Records for processing:
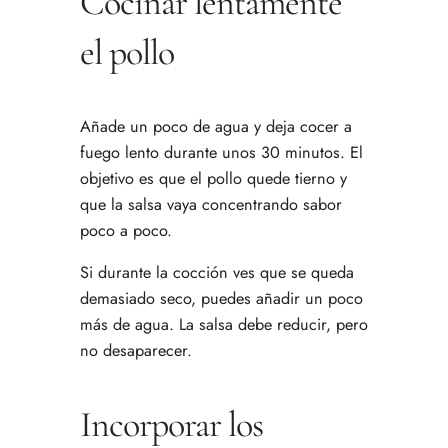
Cocinar lentamente
el pollo
Añade un poco de agua y deja cocer a
fuego lento durante unos 30 minutos. El
objetivo es que el pollo quede tierno y
que la salsa vaya concentrando sabor
poco a poco.
Si durante la cocción ves que se queda
demasiado seco, puedes añadir un poco
más de agua. La salsa debe reducir, pero
no desaparecer.
Incorporar los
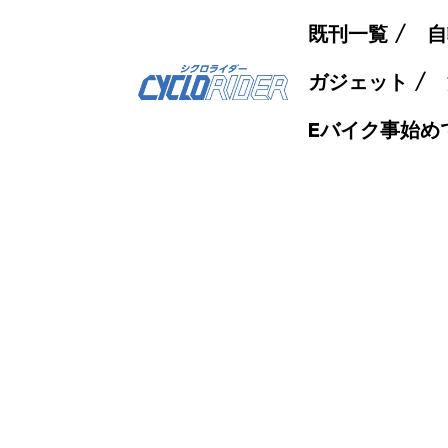
既刊一覧
自
ガジェット
Eバイク事始め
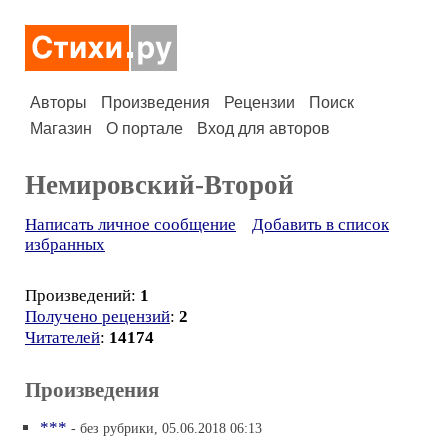
Авторы
Произведения
Рецензии
Поиск
Магазин
О портале
Вход для авторов
Немировский-Второй
Написать личное сообщение
Добавить в список
избранных
Произведений:
1
Получено рецензий
:
2
Читателей
:
14174
Произведения
***
- без рубрики, 05.06.2018 06:13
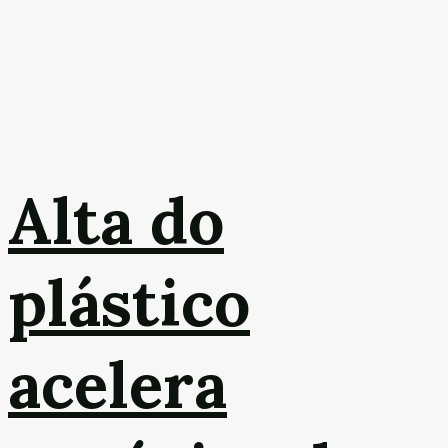
Alta do
plástico
acelera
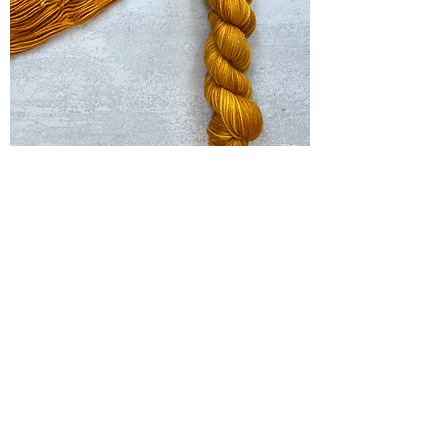
Odelay - Zemyna
Ikke på lager
New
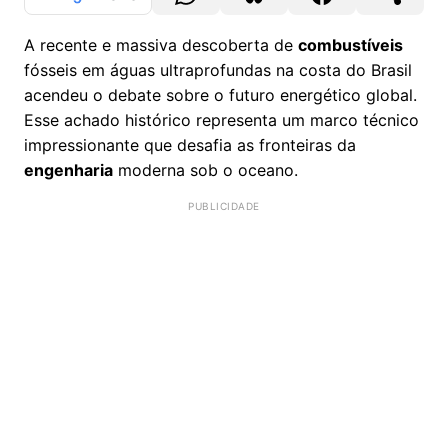
A recente e massiva descoberta de
combustíveis
fósseis em águas ultraprofundas na costa do Brasil
acendeu o debate sobre o futuro energético global.
Esse achado histórico representa um marco técnico
impressionante que desafia as fronteiras da
engenharia
moderna sob o oceano.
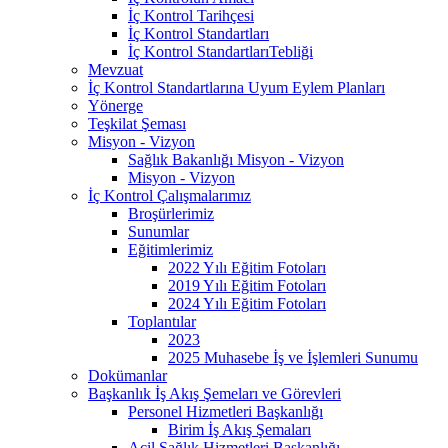
İç Kontrol Tarihçesi
İç Kontrol Standartları
İç Kontrol StandartlarıTebliği
Mevzuat
İç Kontrol Standartlarına Uyum Eylem Planları
Yönerge
Teşkilat Şeması
Misyon - Vizyon
Sağlık Bakanlığı Misyon - Vizyon
Misyon - Vizyon
İç Kontrol Çalışmalarımız
Broşürlerimiz
Sunumlar
Eğitimlerimiz
2022 Yılı Eğitim Fotoları
2019 Yılı Eğitim Fotoları
2024 Yılı Eğitim Fotoları
Toplantılar
2023
2025 Muhasebe İş ve İşlemleri Sunumu
Dokümanlar
Başkanlık İş Akış Şemeları ve Görevleri
Personel Hizmetleri Başkanlığı
Birim İş Akış Şemaları
Acil Sağlık Hizmetleri Başkanlığı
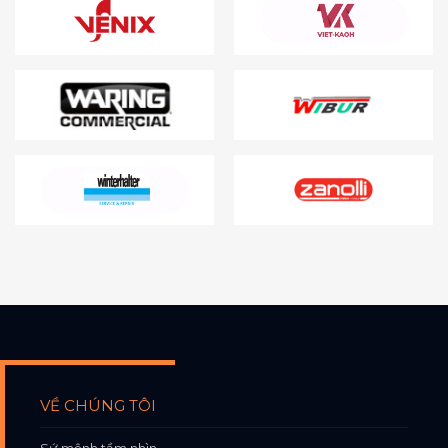
VỀ CHÚNG TÔI
Sứ mệnh tầm nhìn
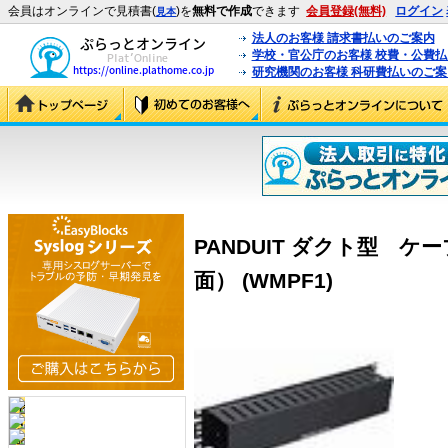
会員はオンラインで見積書(
)を
無料で作成
できます
会員登録(無料)
ログイン
見本
法人のお客様 請求書払いのご案内
学校・官公庁のお客様 校費・公費
研究機関のお客様 科研費払いのご案
PANDUIT ダクト型 
面） (WMPF1)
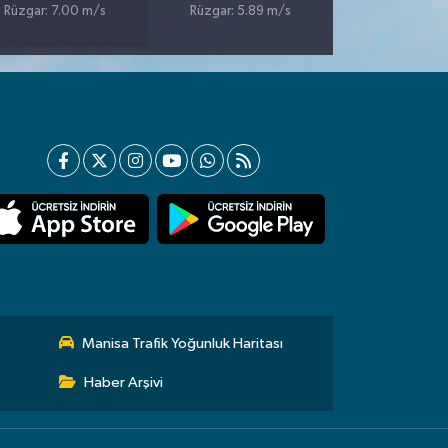
Rüzgar: 7.00 m/s
Rüzgar: 5.89 m/s
Manisa Trafik Yoğunluk Haritası
Haber Arşivi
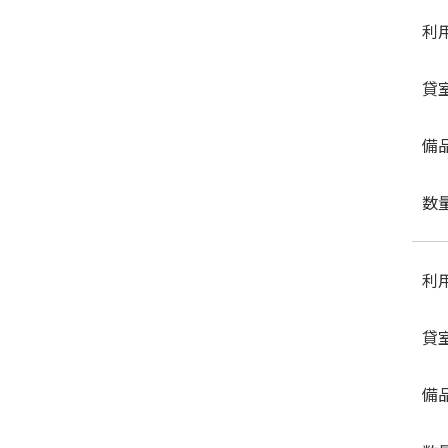
利
貸
備
数
利
貸
備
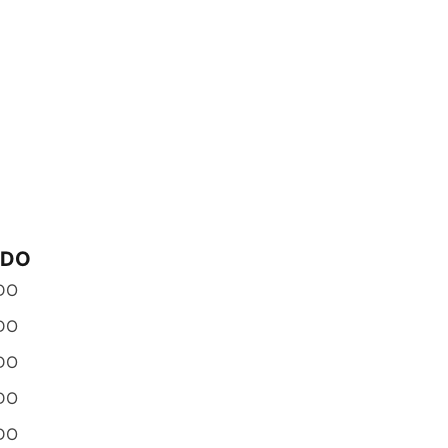
ODO
DO
DO
DO
DO
DO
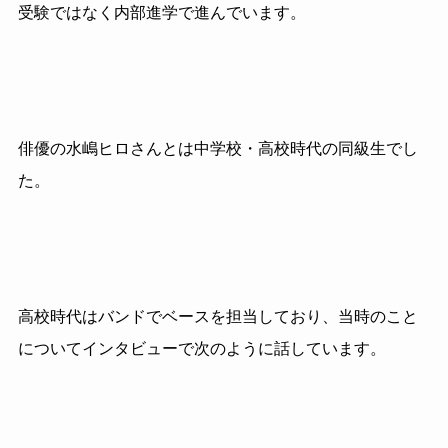
受験ではなく内部進学で進んでいます。
俳優の水嶋ヒロさんとは中学校・高校時代の同級生でし
た。
高校時代はバンドでベースを担当しており、当時のこと
についてインタビューで次のように話しています。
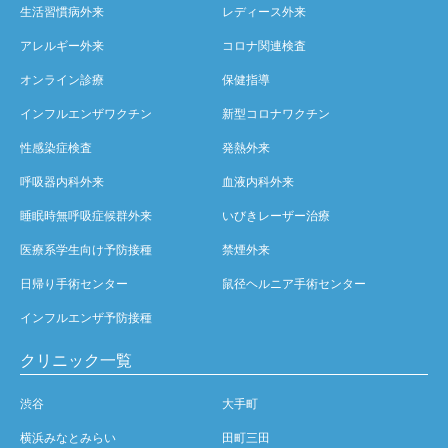
生活習慣病外来
レディース外来
アレルギー外来
コロナ関連検査
オンライン診療
保健指導
インフルエンザワクチン
新型コロナワクチン
性感染症検査
発熱外来
呼吸器内科外来
血液内科外来
睡眠時無呼吸症候群外来
いびきレーザー治療
医療系学生向け予防接種
禁煙外来
日帰り手術センター
鼠径ヘルニア手術センター
インフルエンザ予防接種
クリニック一覧
渋谷
大手町
横浜みなとみらい
田町三田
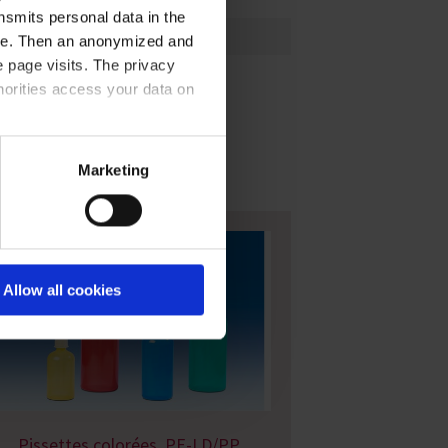
nsmits personal data in the
833403
ere. Then an anonymized and
 page visits. The privacy
horities access your data on
acy statement
.
Marketing
Allow all cookies
Pissettes colorées, PE-LD/PP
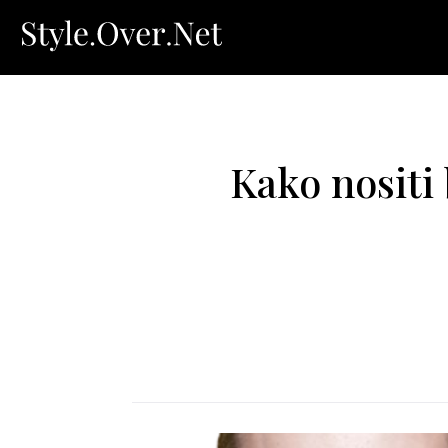
Kako nositi 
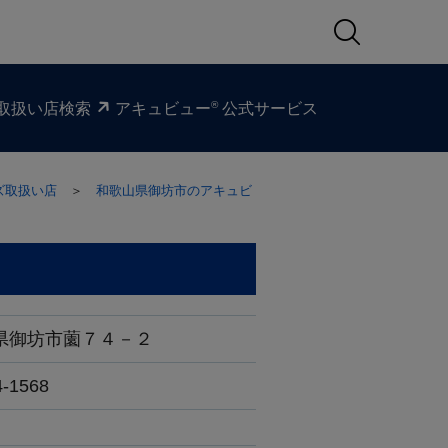
®
取扱い​店検索
アキュビュー
公式サービス
ズ取扱い店
＞
和歌山県御坊市のアキュビ
県御坊市薗７４－２
4-1568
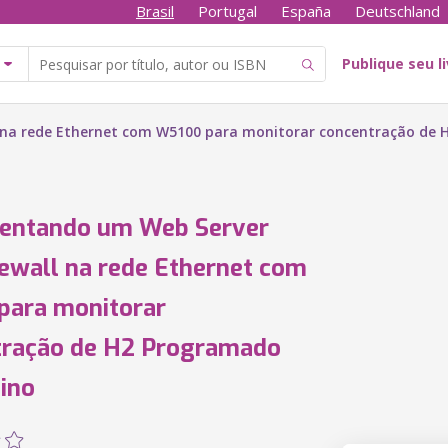
Brasil
Portugal
España
Deutschland
Publique seu l
na rede Ethernet com W5100 para monitorar concentração de 
entando um Web Server
ewall na rede Ethernet com
para monitorar
tração de H2 Programado
ino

Required action:
Copy out the data verbatim, excluding the pictures.

Completed task:
Cocinar lentamente
el pollo
Añade un poco de agua y deja cocer a
fuego lento durante unos 30 minutos. El
objetivo es que el pollo quede tierno y
que la salsa vaya concentrando sabor
poco a poco.
Si durante la cocción ves que se queda
demasiado seco, puedes añadir un poco
más de agua. La salsa debe reducir, pero
no desaparecer.
Incorporar los
既刊一覧
自
ガジェット
Eバイク事始め
Авторы
Произведения
Рецензии
Поиск
Магазин
О портале
Вход для авторов
Немировский-Второй
Написать личное сообщение
Добавить в список
избранных
Произведений:
1
Получено рецензий
:
2
Читателей
:
14174
Произведения
***
- без рубрики, 05.06.2018 06:13
Alta do
plástico
acelera
Odelay - Zemyna
Ikke på lager
New
A recente e massiva descoberta de
combustíveis
fósseis em águas ultraprofundas na costa do Brasil
acendeu o debate sobre o futuro energético global.
Esse achado histórico representa um marco técnico
impressionante que desafia as fronteiras da
engenharia
moderna sob o oceano.
İç Kontrol Tarihçesi
İç Kontrol Standartları
İç Kontrol StandartlarıTebliği
Mevzuat
İç Kontrol Standartlarına Uyum Eylem Planları
Yönerge
Teşkilat Şeması
Misyon - Vizyon
Sağlık Bakanlığı Misyon - Vizyon
Misyon - Vizyon
İç Kontrol Çalışmalarımız
Broşürlerimiz
Sunumlar
Eğitimlerimiz
2022 Yılı Eğitim Fotoları
2019 Yılı Eğitim Fotoları
2024 Yılı Eğitim Fotoları
Toplantılar
2023
2025 Muhasebe İş ve İşlemleri Sunumu
Dokümanlar
Başkanlık İş Akış Şemeları ve Görevleri
Personel Hizmetleri Başkanlığı
Birim İş Akış Şemaları
Acil Sağlık Hizmetleri Başkanlığı
VỀ CHÚNG TÔI
Sứ mệnh tầm nhìn
会員はオンラインで見積書(
)を
無料で作成
できます
会員登録(無料)
ログイン
見本
法人のお客様 請求書払いのご案内
学校・官公庁のお客様 校費・公費
研究機関のお客様 科研費払いのご案
PANDUIT ダクト型 
面） (WMPF1)
Rüzgar: 7.00 m/s
Rüzgar: 5.89 m/s
Manisa Trafik Yoğunluk Haritası
Haber Arşivi
利
貸
備
数
利
貸
備
ODO
DO
DO
DO
DO
DO
受験ではなく内部進学で進んでいます。
俳優の水嶋ヒロさんとは中学校・高校時代の同級生でし
た。
高校時代はバンドでベースを担当しており、当時のこと
についてインタビューで次のように話しています。
生活習慣病外来
レディース外来
アレルギー外来
コロナ関連検査
オンライン診療
保健指導
インフルエンザワクチン
新型コロナワクチン
性感染症検査
発熱外来
呼吸器内科外来
血液内科外来
睡眠時無呼吸症候群外来
いびきレーザー治療
医療系学生向け予防接種
禁煙外来
日帰り手術センター
鼠径ヘルニア手術センター
インフルエンザ予防接種
クリニック一覧
渋谷
大手町
横浜みなとみらい
田町三田
nsmits personal data in the
833403
ere. Then an anonymized and
 page visits. The privacy
horities access your data on
acy statement
.
Marketing
Allow all cookies
Pissettes colorées, PE-LD/PP
Kako nositi 
®
取扱い​店検索
アキュビュー
公式サービス
ズ取扱い店
＞
和歌山県御坊市のアキュビ
県御坊市薗７４－２
4-1568
Brasil
Portugal
España
Deutschland
Publique seu l
na rede Ethernet com W5100 para monitorar concentração de 
entando um Web Server
ewall na rede Ethernet com
para monitorar
tração de H2 Programado
ino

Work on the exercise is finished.